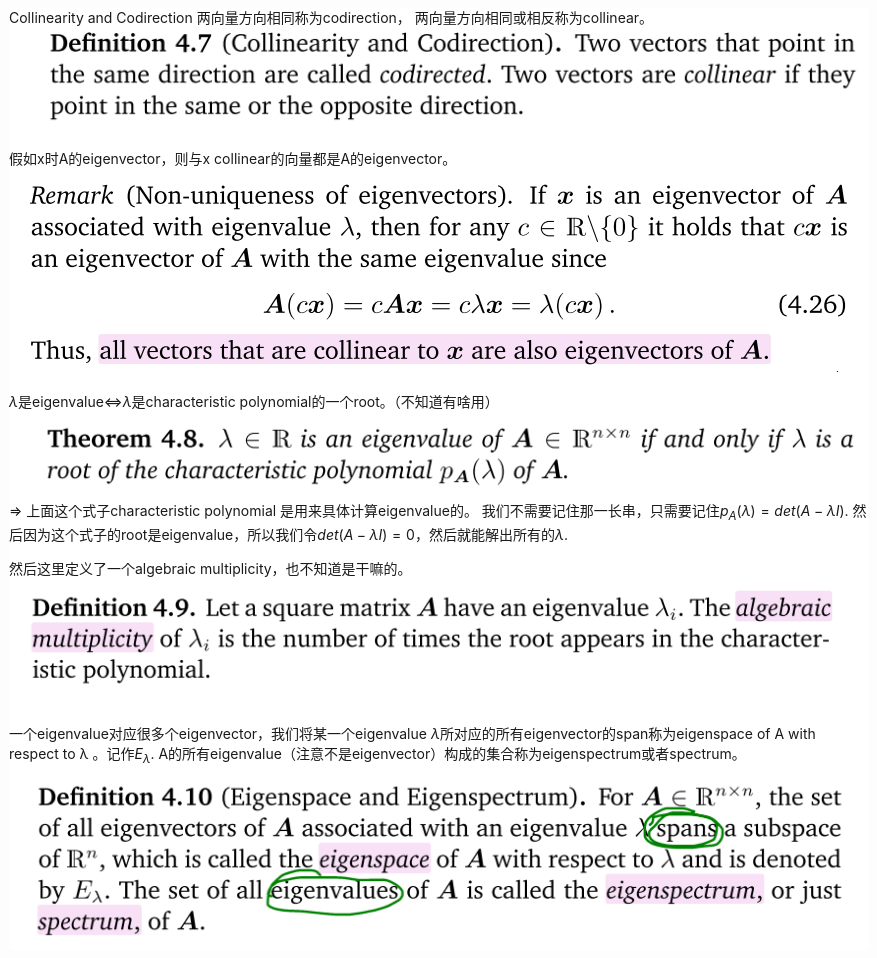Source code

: Collinearity and Codirection
两向量方向相同称为codirection，
两向量方向相同或相反称为collinear。
![](Pasted%20image%2020221015165732.png)

假如x时A的eigenvector，则与x collinear的向量都是A的eigenvector。
![](Pasted%20image%2020221015170018.png)



$\lambda$是eigenvalue<=>$\lambda$是characteristic polynomial的一个root。（不知道有啥用）
![](Pasted%20image%2020221015170055.png)
=>
上面这个式子characteristic polynomial 是用来具体计算eigenvalue的。
我们不需要记住那一长串，只需要记住$p_A(\lambda)=det(A-\lambda I)$.
然后因为这个式子的root是eigenvalue，所以我们令$det(A-\lambda I)=0$，然后就能解出所有的$\lambda$.






然后这里定义了一个algebraic multiplicity，也不知道是干嘛的。
![](Pasted%20image%2020221015170355.png)

一个eigenvalue对应很多个eigenvector，我们将某一个eigenvalue $\lambda$所对应的所有eigenvector的span称为eigenspace of A with respect to λ 。记作$E_\lambda$.
A的所有eigenvalue（注意不是eigenvector）构成的集合称为eigenspectrum或者spectrum。
![](Pasted%20image%2020221015170904.png)
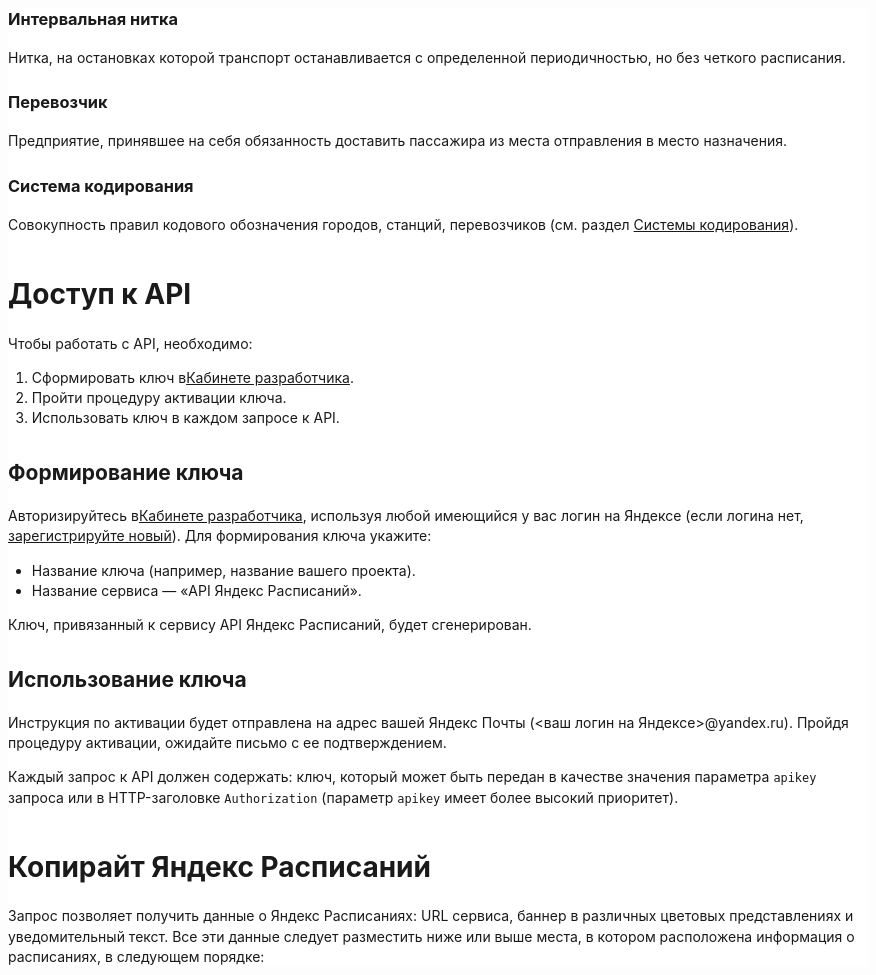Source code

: ### Интервальная нитка

Нитка, на остановках которой транспорт останавливается с определенной периодичностью, но без четкого расписания.

### Перевозчик

Предприятие, принявшее на себя обязанность доставить пассажира из места отправления в место назначения.

### Система кодирования

Совокупность правил кодового обозначения городов, станций, перевозчиков (см.
раздел [Системы кодирования](https://yandex.ru/dev/rasp/doc/ru/concepts/coding-system)).

# Доступ к API

Чтобы работать с API, необходимо:

1. Сформировать ключ в[Кабинете разработчика](https://developer.tech.yandex.ru/).
2. Пройти процедуру активации ключа.
3. Использовать ключ в каждом запросе к API.

## Формирование ключа

Авторизируйтесь в[Кабинете разработчика](https://developer.tech.yandex.ru/), используя любой имеющийся у вас логин на
Яндексе (если логина нет, [зарегистрируйте новый](http://help.yandex.ru/passport/authorization/registration.xml#login)).
Для формирования ключа укажите:

- Название ключа (например, название вашего проекта).
- Название сервиса — «API Яндекс Расписаний».

Ключ, привязанный к сервису API Яндекс Расписаний, будет сгенерирован.

## Использование ключа

Инструкция по активации будет отправлена на адрес вашей Яндекс Почты (<ваш логин на Яндексе>@yandex.ru). Пройдя
процедуру активации, ожидайте письмо с ее подтверждением.

Каждый запрос к API должен содержать: ключ, который может быть передан в качестве значения параметра `apikey` запроса
или в HTTP-заголовке `Authorization` (параметр `apikey` имеет более высокий приоритет).

# Копирайт Яндекс Расписаний

Запрос позволяет получить данные о Яндекс Расписаниях: URL сервиса, баннер в различных цветовых представлениях и
уведомительный текст. Все эти данные следует разместить ниже или выше места, в котором расположена информация о
расписаниях, в следующем порядке:
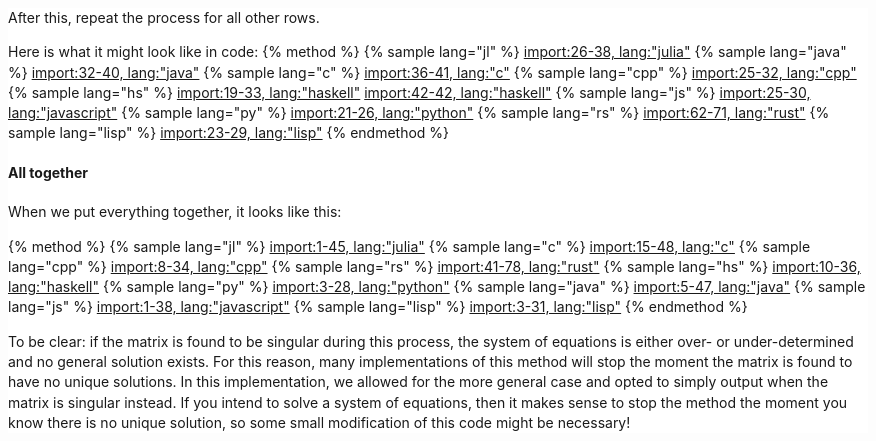 After this, repeat the process for all other rows.

Here is what it might look like in code:
{% method %}
{% sample lang="jl" %}
[import:26-38, lang:"julia"](code/julia/gaussian_elimination.jl)
{% sample lang="java" %}
[import:32-40, lang:"java"](code/java/GaussianElimination.java)
{% sample lang="c" %}
[import:36-41, lang:"c"](code/c/gaussian_elimination.c)
{% sample lang="cpp" %}
[import:25-32, lang:"cpp"](code/c++/gaussian_elimination.cpp)
{% sample lang="hs" %}
[import:19-33, lang:"haskell"](code/haskell/gaussianElimination.hs)
[import:42-42, lang:"haskell"](code/haskell/gaussianElimination.hs)
{% sample lang="js" %}
[import:25-30, lang:"javascript"](code/javascript/gaussian_elimination.js)
{% sample lang="py" %}
[import:21-26, lang:"python"](code/python/gaussian_elimination.py)
{% sample lang="rs" %}
[import:62-71, lang:"rust"](code/rust/gaussian_elimination.rs)
{% sample lang="lisp" %}
[import:23-29, lang:"lisp"](code/clisp/gaussian-elimination.lisp)
{% endmethod %}

#### All together
When we put everything together, it looks like this:

{% method %}
{% sample lang="jl" %}
[import:1-45, lang:"julia"](code/julia/gaussian_elimination.jl)
{% sample lang="c" %}
[import:15-48, lang:"c"](code/c/gaussian_elimination.c)
{% sample lang="cpp" %}
[import:8-34, lang:"cpp"](code/c++/gaussian_elimination.cpp)
{% sample lang="rs" %}
[import:41-78, lang:"rust"](code/rust/gaussian_elimination.rs)
{% sample lang="hs" %}
[import:10-36, lang:"haskell"](code/haskell/gaussianElimination.hs)
{% sample lang="py" %}
[import:3-28, lang:"python"](code/python/gaussian_elimination.py)
{% sample lang="java" %}
[import:5-47, lang:"java"](code/java/GaussianElimination.java)
{% sample lang="js" %}
[import:1-38, lang:"javascript"](code/javascript/gaussian_elimination.js)
{% sample lang="lisp" %}
[import:3-31, lang:"lisp"](code/clisp/gaussian-elimination.lisp)
{% endmethod %}

To be clear: if the matrix is found to be singular during this process, the system of equations is either over- or under-determined and no general solution exists.
For this reason, many implementations of this method will stop the moment the matrix is found to have no unique solutions.
In this implementation, we allowed for the more general case and opted to simply output when the matrix is singular instead.
If you intend to solve a system of equations, then it makes sense to stop the method the moment you know there is no unique solution, so some small modification of this code might be necessary!
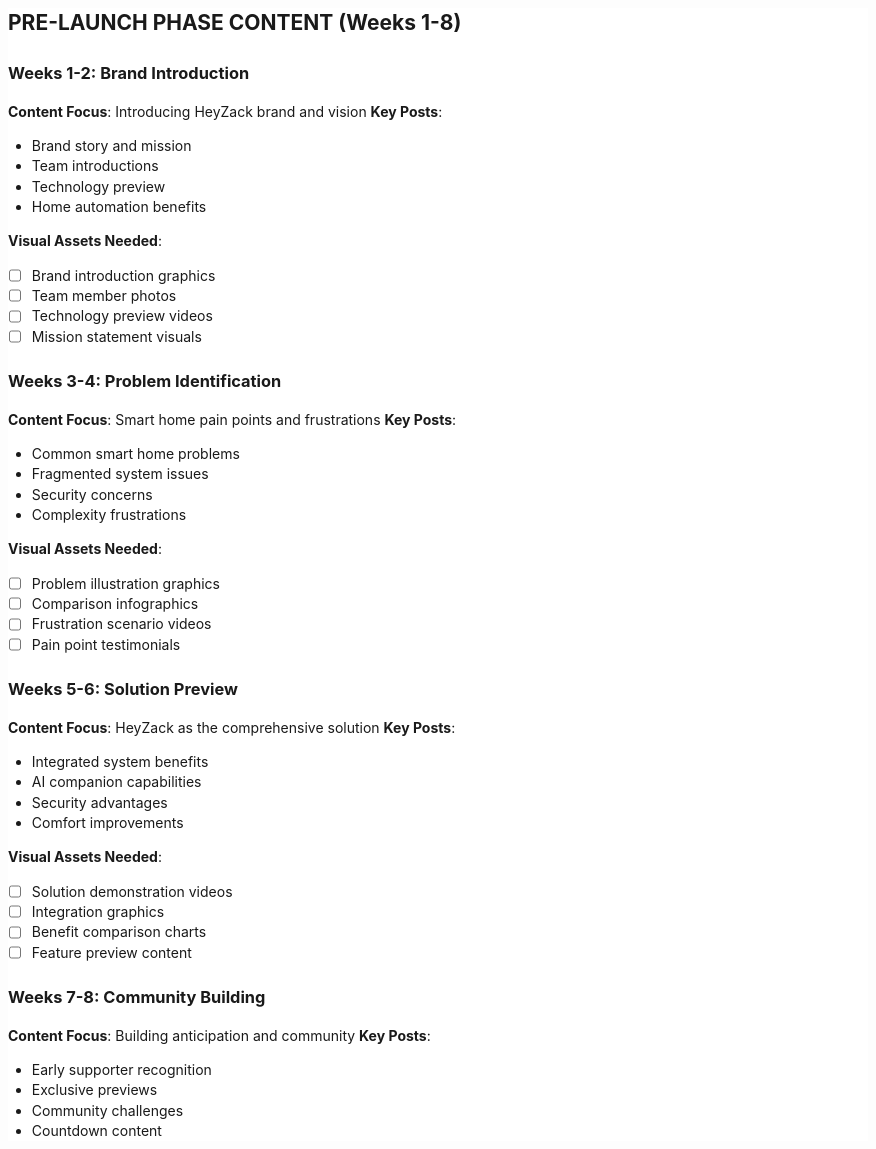 ## PRE-LAUNCH PHASE CONTENT (Weeks 1-8)

### Weeks 1-2: Brand Introduction
**Content Focus**: Introducing HeyZack brand and vision
**Key Posts**:
- Brand story and mission
- Team introductions
- Technology preview
- Home automation benefits

**Visual Assets Needed**:
- [ ] Brand introduction graphics
- [ ] Team member photos
- [ ] Technology preview videos
- [ ] Mission statement visuals

### Weeks 3-4: Problem Identification
**Content Focus**: Smart home pain points and frustrations
**Key Posts**:
- Common smart home problems
- Fragmented system issues
- Security concerns
- Complexity frustrations

**Visual Assets Needed**:
- [ ] Problem illustration graphics
- [ ] Comparison infographics
- [ ] Frustration scenario videos
- [ ] Pain point testimonials

### Weeks 5-6: Solution Preview
**Content Focus**: HeyZack as the comprehensive solution
**Key Posts**:
- Integrated system benefits
- AI companion capabilities
- Security advantages
- Comfort improvements

**Visual Assets Needed**:
- [ ] Solution demonstration videos
- [ ] Integration graphics
- [ ] Benefit comparison charts
- [ ] Feature preview content

### Weeks 7-8: Community Building
**Content Focus**: Building anticipation and community
**Key Posts**:
- Early supporter recognition
- Exclusive previews
- Community challenges
- Countdown content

========

Your reply should hold all the lines from the listing above in which "lambda" appears.

$\lambda$是eigenvalue<=>$\lambda$是characteristic polynomial的一个root。（不知道有啥用）
我们不需要记住那一长串，只需要记住$p_A(\lambda)=det(A-\lambda I)$.
然后因为这个式子的root是eigenvalue，所以我们令$det(A-\lambda I)=0$，然后就能解出所有的$\lambda$.
一个eigenvalue对应很多个eigenvector，我们将某一个eigenvalue $\lambda$所对应的所有eigenvector的span称为eigenspace of A with respect to λ 。记作$E_\lambda$.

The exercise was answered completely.